In the lounge room, six-year-old Nate, whom Jeni calls "our perfectionist", sings along to Thomas the Tank Engine. On a couch, Eric, 3, "an engineer in the making", nestles contentedly into Sam, 15, who is introduced by his devoted younger brother as "best buddy" and by Mum as "the family organiser". Brandon and Tim, the eight-year-old "clown" and 10-year-old "mischief-maker" respectively, give each other piggybacks, while "the helper" Eve, 7, makes little sister Rachel giggle by swinging her upside down - until she drops the preschooler on her head, prompting loud tears from the family's "fairy girl". "She doesn't like it when you mess up her hair," Eve explains solemnly.

Through it all, Damian, the baby of the family, sleeps soundly, curled in a corner of the room like a possum. The Bonells' two-year-old "energiser" has run out of steam ... temporarily, at least.

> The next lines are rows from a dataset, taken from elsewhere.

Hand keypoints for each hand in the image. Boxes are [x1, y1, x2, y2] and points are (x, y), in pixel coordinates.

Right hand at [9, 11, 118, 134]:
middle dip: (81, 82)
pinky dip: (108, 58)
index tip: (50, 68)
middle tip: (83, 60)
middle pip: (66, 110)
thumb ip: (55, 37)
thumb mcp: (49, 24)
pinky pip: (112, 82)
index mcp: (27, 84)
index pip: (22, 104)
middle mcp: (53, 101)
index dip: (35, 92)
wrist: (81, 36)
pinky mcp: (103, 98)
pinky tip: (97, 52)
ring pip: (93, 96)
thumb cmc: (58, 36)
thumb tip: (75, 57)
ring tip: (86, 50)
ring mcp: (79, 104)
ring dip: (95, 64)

How did a woman who accepted her boyfriend's proposal of marriage after two weeks of dating, but included a warning that she didn't like children, end up with a rugby team of them?

"Ray comes from a family of six, so I compromised on having a couple of kids," says Jeni. "We had a pigeon pair - Jesse and Brooke ["the entrepreneur", 23, and "the manager", 22] - and I agreed we could try for one more. But then we had a girl [Claire, 20, "the gentle supervisor"], so Ray wanted to try for another boy, and instead we had Natalie [the 18-year-old "enforcer"]. So we kept trying, and really, once you get to six or eight kids, you just have a momentum. The lifestyle and the joy they bring just feels natural to you."

It seems the feeling is infectious. Jeni adds that the other reason head counts are important when the tribe is out is that they tend to attract other children. "You'll be walking around the supermarket and realise, 'Hang on, these ones aren't my children.' Kids just gravitate to us. They like joining the crowd."

There is a pause, while she checks whether Damian is still asleep. "You know those parents you see at the supermarket checkout? The ones whose children keep asking, 'Can I have a lolly? Can I have a lolly?' until they eventually give in?" Jeni continues, sounding as if she is about to dispense more commonsense parenting advice.

"Well, I keep hoping God is a bit like that, and if I keep asking for another baby, he'll just give in and say, 'Oh, all right'. Maybe even twins. When you think about it, the odds are that I'm due for a set."